Die möglichen Strafzahlungen: bis zu 10 Millionen Euro oder ein prozentualer Anteil am weltweiten Jahresumsatz. Neue Transparenzpflichten für synthetische Inhalte und Fristen für Hochrisiko-KI-Systeme (teils bis Ende 2027) zwingen Unternehmen zur genauen Bestandsaufnahme ihrer Technologien.
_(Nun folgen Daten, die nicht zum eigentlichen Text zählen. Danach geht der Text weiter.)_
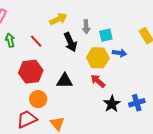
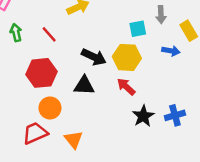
gray arrow: (86, 27) -> (161, 15), moved
black arrow: (70, 42) -> (94, 57), moved, turned -42
blue arrow: (120, 53) -> (171, 51), moved

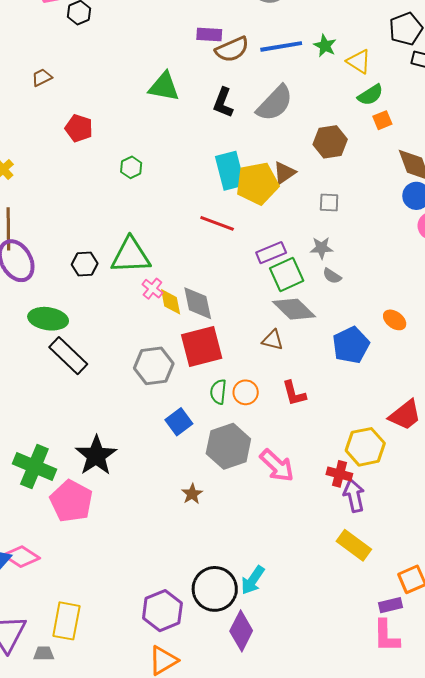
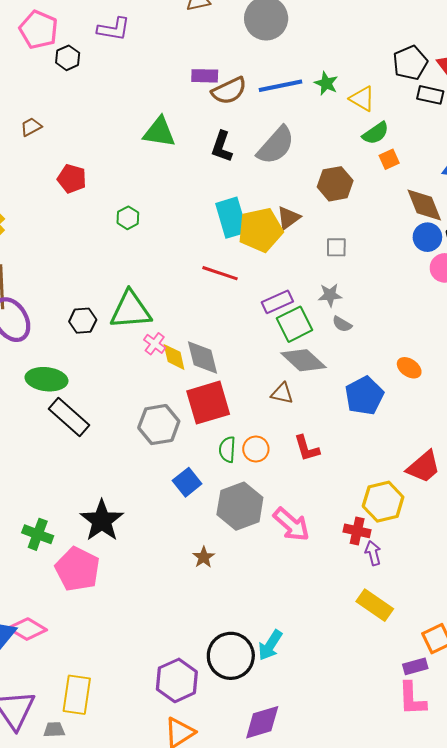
green cross: (34, 467) -> (38, 534), size x0.7
purple arrow: (354, 496) -> (373, 553), size x0.7
purple diamond: (241, 631) -> (262, 722), moved, turned 48

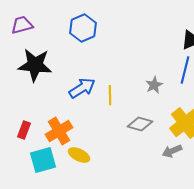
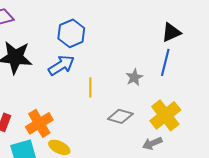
blue hexagon: (83, 28) -> (71, 33), moved
blue arrow: (82, 88) -> (61, 65), moved

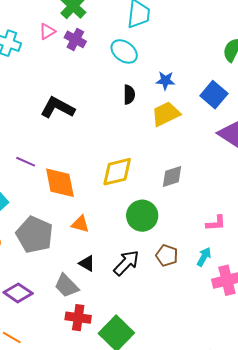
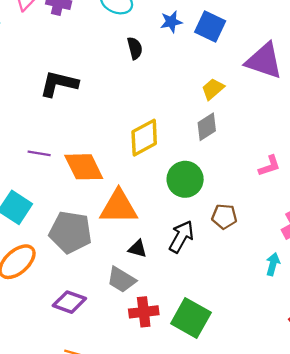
blue square: (214, 95) -> (210, 26), moved
yellow trapezoid: (166, 114) -> (213, 89), moved, size x0.7
orange triangle: (80, 224) -> (119, 207), size x1.8
cyan arrow: (204, 257) -> (273, 264), moved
Experten raten zum systematischen Aufbau von KI-Kompetenz im Unternehmen. Sonst wird es teuer.

Wirtschaftliche Rahmendaten

Die Renten stiegen zum 1. Juli 2026 um 4,24 Prozent. Die Arbeitslosenquote lag im Mai 2026 bei 6,3 Prozent – rund 2,95 Millionen Menschen waren ohne Job. Diese Zahlen beeinflussen die Personalplanung und die Kostenstrukturen in den Unternehmen maßgeblich.